Clearly, the required level of catalysis to cause RAF sets to arise is higher in the TAP model (five to seven reactions catalyzed per molecule type, on average) than in the binary polymer model (one to two). However, this can be explained by the fact that in the TAP model there is always only one reaction that produces a given molecular species, whereas in the binary polymer model there are multiple reactions that can produce a given polymer. In other words, there is a large amount of redundancy in the reaction networks resulting from the binary polymer model, allowing for a lower level of catalysis (given that only one or two of the multiple reactions that produce a given polymer need to be catalyzed).

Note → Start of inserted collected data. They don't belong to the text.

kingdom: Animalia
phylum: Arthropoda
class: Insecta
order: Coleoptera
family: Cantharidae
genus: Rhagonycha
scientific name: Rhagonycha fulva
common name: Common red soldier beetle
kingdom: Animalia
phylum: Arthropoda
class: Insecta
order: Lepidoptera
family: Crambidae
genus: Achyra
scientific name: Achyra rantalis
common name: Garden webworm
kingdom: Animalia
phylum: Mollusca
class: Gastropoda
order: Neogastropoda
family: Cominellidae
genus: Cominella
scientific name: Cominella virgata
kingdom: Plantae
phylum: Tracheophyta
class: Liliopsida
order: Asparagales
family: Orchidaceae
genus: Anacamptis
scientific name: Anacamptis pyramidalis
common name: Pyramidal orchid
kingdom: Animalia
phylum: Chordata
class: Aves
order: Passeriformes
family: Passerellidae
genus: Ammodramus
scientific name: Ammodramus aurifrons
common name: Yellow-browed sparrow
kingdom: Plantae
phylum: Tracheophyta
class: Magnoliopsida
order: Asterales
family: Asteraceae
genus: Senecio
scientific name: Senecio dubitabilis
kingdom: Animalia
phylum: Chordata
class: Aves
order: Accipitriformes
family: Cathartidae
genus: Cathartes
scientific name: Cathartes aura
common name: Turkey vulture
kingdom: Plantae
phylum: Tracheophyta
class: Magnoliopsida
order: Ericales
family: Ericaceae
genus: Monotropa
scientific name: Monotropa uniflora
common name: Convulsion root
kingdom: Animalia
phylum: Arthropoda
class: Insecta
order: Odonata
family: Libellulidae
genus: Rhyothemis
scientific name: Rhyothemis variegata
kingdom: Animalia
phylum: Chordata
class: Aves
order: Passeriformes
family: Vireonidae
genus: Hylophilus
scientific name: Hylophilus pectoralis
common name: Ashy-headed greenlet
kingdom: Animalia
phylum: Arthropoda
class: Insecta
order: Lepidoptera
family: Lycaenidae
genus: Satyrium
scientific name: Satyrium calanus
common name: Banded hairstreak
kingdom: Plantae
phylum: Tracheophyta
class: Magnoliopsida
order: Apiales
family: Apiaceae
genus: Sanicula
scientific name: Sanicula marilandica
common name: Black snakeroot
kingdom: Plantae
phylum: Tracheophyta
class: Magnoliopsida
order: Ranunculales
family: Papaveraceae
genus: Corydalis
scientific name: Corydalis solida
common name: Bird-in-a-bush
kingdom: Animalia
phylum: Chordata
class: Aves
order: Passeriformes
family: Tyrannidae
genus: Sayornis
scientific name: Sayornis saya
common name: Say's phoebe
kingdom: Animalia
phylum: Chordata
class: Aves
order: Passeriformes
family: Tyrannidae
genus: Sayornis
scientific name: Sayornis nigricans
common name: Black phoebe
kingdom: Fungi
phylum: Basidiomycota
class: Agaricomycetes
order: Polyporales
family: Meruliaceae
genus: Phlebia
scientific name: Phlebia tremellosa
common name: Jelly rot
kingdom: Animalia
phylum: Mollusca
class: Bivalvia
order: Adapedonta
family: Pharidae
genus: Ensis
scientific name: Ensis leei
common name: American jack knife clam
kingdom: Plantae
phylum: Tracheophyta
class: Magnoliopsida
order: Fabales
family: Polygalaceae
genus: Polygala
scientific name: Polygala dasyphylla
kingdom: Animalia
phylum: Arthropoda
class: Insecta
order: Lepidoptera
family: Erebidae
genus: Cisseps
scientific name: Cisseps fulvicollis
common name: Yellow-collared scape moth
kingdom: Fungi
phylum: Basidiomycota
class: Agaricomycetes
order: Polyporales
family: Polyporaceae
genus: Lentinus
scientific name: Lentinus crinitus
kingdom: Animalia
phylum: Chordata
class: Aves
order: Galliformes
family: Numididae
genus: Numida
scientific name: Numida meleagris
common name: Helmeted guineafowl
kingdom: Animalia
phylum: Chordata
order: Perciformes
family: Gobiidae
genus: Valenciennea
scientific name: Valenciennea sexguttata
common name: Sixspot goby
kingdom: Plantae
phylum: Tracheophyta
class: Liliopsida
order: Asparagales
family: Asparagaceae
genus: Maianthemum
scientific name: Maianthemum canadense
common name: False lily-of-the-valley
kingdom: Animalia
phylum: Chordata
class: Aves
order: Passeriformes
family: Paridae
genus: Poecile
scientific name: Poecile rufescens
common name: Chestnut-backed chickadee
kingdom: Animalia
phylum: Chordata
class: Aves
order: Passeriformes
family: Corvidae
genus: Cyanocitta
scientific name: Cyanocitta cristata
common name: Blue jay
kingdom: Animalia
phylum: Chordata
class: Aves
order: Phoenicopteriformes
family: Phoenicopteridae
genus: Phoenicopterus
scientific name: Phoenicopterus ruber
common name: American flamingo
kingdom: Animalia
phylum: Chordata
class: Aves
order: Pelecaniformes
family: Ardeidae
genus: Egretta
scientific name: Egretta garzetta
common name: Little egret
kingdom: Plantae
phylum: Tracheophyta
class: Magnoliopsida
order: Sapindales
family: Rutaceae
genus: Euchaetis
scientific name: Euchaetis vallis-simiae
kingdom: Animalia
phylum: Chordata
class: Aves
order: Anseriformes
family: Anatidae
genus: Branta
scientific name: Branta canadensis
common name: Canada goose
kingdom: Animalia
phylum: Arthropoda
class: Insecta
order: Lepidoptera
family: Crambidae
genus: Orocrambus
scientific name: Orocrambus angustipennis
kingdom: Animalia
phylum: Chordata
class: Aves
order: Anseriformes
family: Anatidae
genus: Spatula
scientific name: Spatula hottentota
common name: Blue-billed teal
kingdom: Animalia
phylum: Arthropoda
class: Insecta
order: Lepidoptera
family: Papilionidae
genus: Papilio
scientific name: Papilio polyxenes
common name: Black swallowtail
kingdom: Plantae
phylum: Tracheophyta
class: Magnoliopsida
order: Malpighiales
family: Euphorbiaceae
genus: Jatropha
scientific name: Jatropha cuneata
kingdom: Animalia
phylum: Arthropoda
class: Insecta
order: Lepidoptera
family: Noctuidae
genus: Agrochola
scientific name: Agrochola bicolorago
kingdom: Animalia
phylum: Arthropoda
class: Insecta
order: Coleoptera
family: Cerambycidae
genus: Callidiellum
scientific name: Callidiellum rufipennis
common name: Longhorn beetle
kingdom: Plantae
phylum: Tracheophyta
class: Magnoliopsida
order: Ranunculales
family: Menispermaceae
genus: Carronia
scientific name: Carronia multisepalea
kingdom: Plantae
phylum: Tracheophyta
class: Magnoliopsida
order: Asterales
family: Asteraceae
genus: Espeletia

Note also that we restricted the chemical reactions in the TAP model to only generate one product. In general, reactions can produce more than one product, in which case there could be significantly more molecular species than reactions. It is therefore expected that in such a more general model version the required level of catalysis
f will be lower than the five to seven suggested by
Figure 5.
4. Conclusions
We reinterpreted a simple model of combinatorial innovation known as TAP (theory of the adjacent possible) in the context of chemical evolution and autocatalytic sets. We then derived theoretical expressions for the probabilities of such autocatalytic sets arising in instances of the TAP model. These theoretical predictions were verified with results from computer simulations.
These results show that autocatalytic sets do indeed have a high probability of arising in instances of the TAP model, given a large enough number of molecular species and/or level of catalysis. Of course this is still a very general model, as it is assumed that any molecular species can chemically react with any other, and catalysis is assigned randomly. However, previous work on a related model, known as the binary polymer model, showed that more realistic assumptions can be easily incorporated in such a model, and do not change the overall results very much, at least not qualitatively. Moreover, the quantitative changes can often be predicted from the more general basic model version [
18].
Generally, the level of catalysis (i.e., the average number of reactions catalyzed per molecule type) needs to be somewhat higher in the TAP model than in the binary polymer model. However, this can be explained by the redundancy present in reaction networks resulting from the binary polymer model. One could easily imagine a version of the TAP model where certain molecular species can also be produced by multiple reactions.
In conclusion, the results presented here may suggest a possible step towards the (or an) origin of life, where self-sustaining and reproducing autocatalytic sets arise during a process of chemical evolution. In fact, Wollrab et al. [
4] conclude from their “Miller-type” chemical evolution experiments that “organic catalysts that appear in the broth may well lead to the production of molecular species that would normally not be favored under the conditions in the reactor, further enhancing the molecular richness”. If even just some of those species happen to form a closed loop, mutually catalyzing each other, autocatalytic sets would indeed arise spontaneously.